If the 1960s was the decade of peace, love and understanding, the 1970s was the decade of glitter and glam rock. Or was it?
Gerard DeGroot peels away the polyester to examine what really happened in a decade that began with the death of Jimi Hendrix and ended with Ronald Reagan in the White House and Margaret Thatcher in 10 Downing Street.
As the Sixties chickens came home to roost, the Seventies became an era when dreams died, hope was thwarted, problems long ignored finally exploded, and optimism repeatedly crushed gave way to frustration.
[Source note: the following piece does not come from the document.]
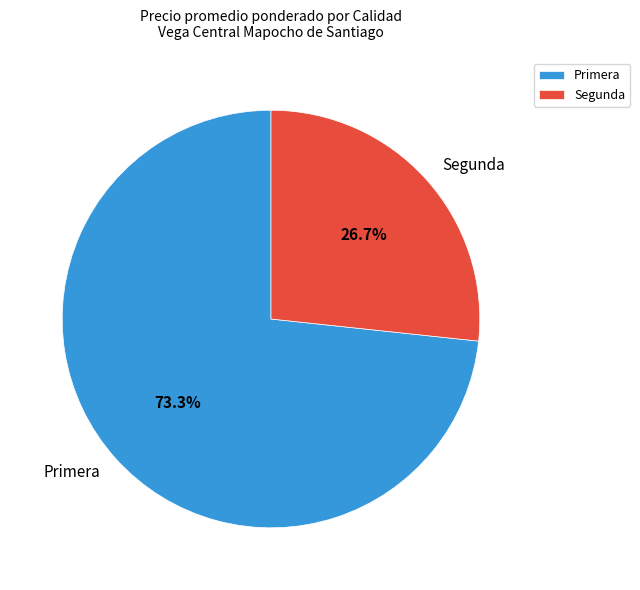

Approximately how many times larger is the value at Primera compared to Segunda?

2.7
Incisive, iconoclastic and hugely entertaining The Seventies Unplugged is popular history at its best.
Author Information
Gerard de Groot is a Professor of Modern History at the University of St Andrew's, where he has taught since 1985. An American by birth, he came to Britain in 1980 to do a Ph.D. at Edinburgh University. He is the author of ten highly acclaimed books on twentieth-century history and has published widely in academic journals and in the popular press. His study of the atomic bomb, The Bomb: A Life, won the RUSI Westminster Medal, awarded in Britain to the best book published in the English language on a war or military topic, and The Sixties Unplugged, his acclaimed account of that dazzling decade, was published by Macmillan in 2008.